Ma perception du temps est tout à fait liée au fait que ma famille déménage tous les deux ans. Comment introduisez-vous les théories formulées par le Black Quantum Futurism à ceux qui ne les connaissent pas ?
RP : A chaque fois différemment. On peut l’introduire par le biais d’un workshop d’écriture, à travers un atelier « Black Quantum Futurism. » Parfois, l’idée n’est pas directement de présenter ce concept directement mais d’en parler à travers le prisme du voyage dans le temps : n’importe qui peut se familiariser avec ce concept. Parfois, nous organisons des workshops pour la jeunesse où nous posons la question : « comment te vois-tu dans le futur ? » ou « si tu avais une machine à remonter le temps, comment l’utiliserais-tu ? ». Sinon, nous présentons quelques clips multimédia qu’on compare à d’autres clips afrofuturistes pour analyser les différentes façons d’appréhender le futur.
A chaque workshop, on commence par tout mettre à plat. Nous ne nous mettons aucune pression. Et les ateliers n’ont rien des cours académiques. Ce n’est pas un examen mais une manière d’obtenir des informations. Dès que vous avez l’impression d’avoir obtenu une réponse à vos questions, vous êtes libres de partir ou de rester. Nous ne sommes pas des professeurs mais des intermédiaires, présentes pour que les tips et les infos s’échangent.
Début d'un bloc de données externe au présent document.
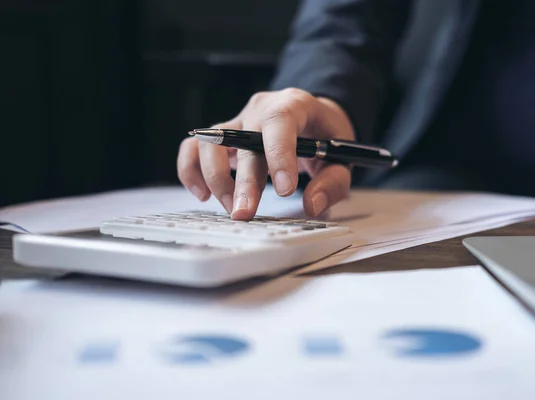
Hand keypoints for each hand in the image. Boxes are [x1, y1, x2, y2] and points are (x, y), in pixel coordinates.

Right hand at [177, 88, 355, 219]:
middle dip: (244, 181)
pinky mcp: (220, 137)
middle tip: (246, 213)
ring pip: (211, 142)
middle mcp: (261, 108)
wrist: (311, 120)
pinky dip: (191, 171)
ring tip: (233, 208)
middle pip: (243, 140)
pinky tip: (202, 195)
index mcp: (294, 104)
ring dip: (216, 179)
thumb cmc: (325, 136)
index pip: (280, 120)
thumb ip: (332, 182)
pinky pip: (193, 148)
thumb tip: (312, 204)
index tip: (285, 189)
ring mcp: (237, 121)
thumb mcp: (341, 157)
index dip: (279, 154)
RP : D’ailleurs, on ne peut pas demander aux gens, dès qu’ils arrivent : « Comment expérimentez-vous le temps ? » mais vous pouvez les amener à se questionner sur le temps et de fil en aiguilles, les gens y répondent d’eux-mêmes. Nous parlons tout le temps du temps qui passe, sans nous en apercevoir. Et notre façon d’en parler est liée à notre appréhension du monde. Nous emmagasinons toutes sortes de souvenirs et d’histoires des gens qui nous entourent, notamment ce qu’ils voient, sentent ou entendent.
Je suis retournée dans un endroit où je n’étais pas allée depuis très longtemps et j’ai réalisé à quel point la lumière y était différente. Je ne m’en étais jamais aperçue auparavant.
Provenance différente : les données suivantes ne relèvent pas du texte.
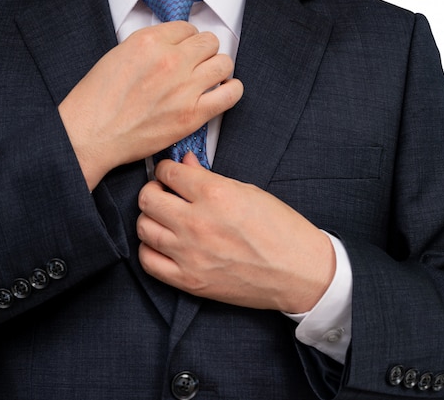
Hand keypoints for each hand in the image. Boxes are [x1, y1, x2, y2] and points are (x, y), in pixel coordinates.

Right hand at [58, 21, 242, 189]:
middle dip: (204, 52)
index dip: (187, 41)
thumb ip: (148, 48)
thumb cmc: (97, 102)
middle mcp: (171, 61)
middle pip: (209, 42)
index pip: (187, 29)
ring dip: (218, 69)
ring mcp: (184, 88)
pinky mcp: (192, 115)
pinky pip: (230, 94)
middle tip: (197, 64)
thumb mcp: (118, 56)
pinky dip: (231, 90)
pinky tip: (221, 92)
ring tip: (209, 78)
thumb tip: (168, 48)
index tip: (185, 51)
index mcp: (150, 42)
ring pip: (224, 63)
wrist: (92, 135)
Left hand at [136, 153, 335, 312]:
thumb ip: (209, 176)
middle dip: (153, 190)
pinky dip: (149, 249)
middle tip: (163, 193)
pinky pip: (148, 262)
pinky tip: (162, 244)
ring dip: (150, 218)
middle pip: (147, 198)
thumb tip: (184, 162)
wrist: (299, 273)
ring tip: (164, 218)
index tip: (170, 174)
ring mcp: (190, 254)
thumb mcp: (248, 192)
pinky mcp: (189, 281)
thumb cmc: (280, 229)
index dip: (166, 169)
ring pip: (143, 228)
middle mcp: (197, 223)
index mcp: (215, 194)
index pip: (168, 172)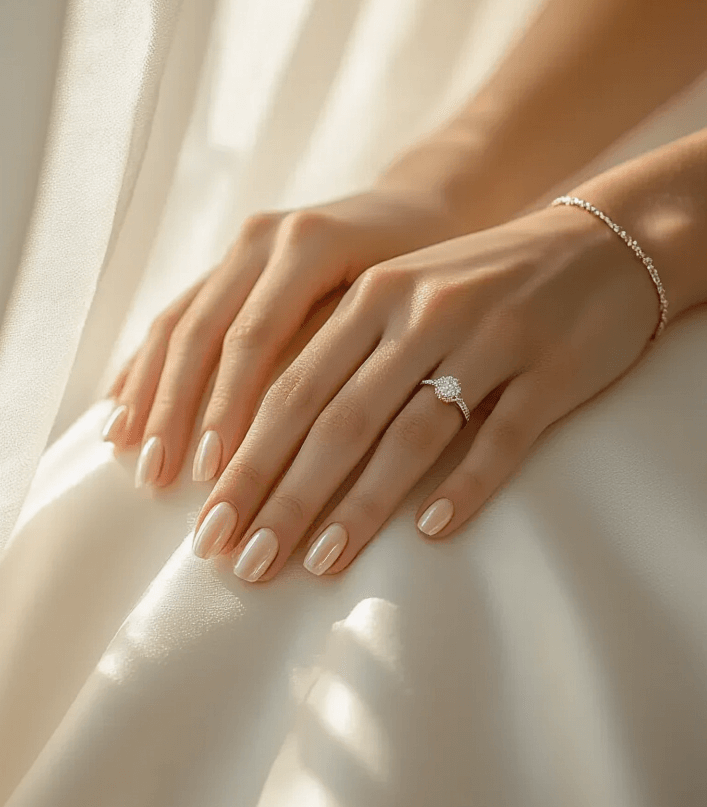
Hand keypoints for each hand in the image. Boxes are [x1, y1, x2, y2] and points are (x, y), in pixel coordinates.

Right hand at [101, 187, 458, 487]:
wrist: (426, 205)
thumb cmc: (433, 267)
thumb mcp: (408, 304)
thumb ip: (354, 353)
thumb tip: (314, 447)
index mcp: (308, 244)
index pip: (253, 337)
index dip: (226, 408)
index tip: (211, 473)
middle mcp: (265, 238)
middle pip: (203, 333)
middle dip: (175, 412)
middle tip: (157, 480)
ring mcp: (241, 246)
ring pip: (178, 323)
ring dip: (150, 394)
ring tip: (129, 456)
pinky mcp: (230, 262)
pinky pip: (177, 314)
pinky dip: (145, 365)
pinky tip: (120, 409)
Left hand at [190, 202, 663, 581]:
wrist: (599, 243)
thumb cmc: (480, 284)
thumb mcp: (402, 295)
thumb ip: (338, 351)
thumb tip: (252, 441)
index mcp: (373, 294)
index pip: (291, 386)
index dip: (244, 457)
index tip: (207, 523)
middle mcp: (422, 312)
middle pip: (336, 417)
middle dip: (281, 494)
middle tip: (240, 560)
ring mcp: (489, 338)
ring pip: (410, 433)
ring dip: (359, 505)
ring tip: (316, 563)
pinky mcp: (548, 369)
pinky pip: (501, 438)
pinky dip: (464, 486)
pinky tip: (432, 532)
CA : J’allais à l’école l’automne ici et à chaque fois que les premiers jours de la saison arrivent, je me retrouve à cette période de ma vie : l’odeur, le vent, tout ce qui s’y déroule me ramène à cette époque passée. Je pense que c’est ce que les gens tentent de retrouver.
Nous participons aussi à cet effacement progressif de nos mémoires en nous détachant de ce qui nous déplait. Et je pense qu’on a tous besoin de nous replonger en nous.
Quels sont les espoirs que vous entrevoyez pour le futur ?
CA : En mars nous organisons une exposition à la Kelly Writers House, reliée à l’université de Pennsylvanie. En février, BGF sera présent à l’occasion du Transmediale festival de Berlin. Ce week-end se tiendra l’Afrofuturist Affair charity ball (le sixième). Nous organisons encore des événements, mais en faisant en sorte qu’ils ne nous épuisent pas, qu’ils puissent toucher plus de gens, ceux qui ont peur d’aller jusqu’à North Phily.
RP : Nous sommes pleines de ressources, même si parfois, j’ai l’impression de nous vendre un peu. Mais j’ai de plus en plus de soutien de la part de Berlin, Rotterdam et de festivals afro-futuristes que je n’en reçois de ma propre ville.
CA : Lors de mes deux dernières tournées j’ai vu… Qu’ils ne voulaient pas de nous à Portland. Qu’ils ne veulent pas de nous à l’étranger. Mais nous sommes des étrangers. Et c’est toute l’idée… Maure est l’autre mot pour dire noir. Les noirs ne sont pas seulement des esclaves qui ont voyagé en bateaux jusqu’aux Amériques. Nous étions en Amérique avant Christophe Colomb. Nous étions au Brésil avant les conquistadors. Et partout dans le monde. C’est peut-être une trahison aux yeux de certains mais c’est une croyance qui grandit ! Nous ne pouvons pas changer North Philly en quelques mois. Mais nous pouvons véhiculer l’idée que North Philly existe.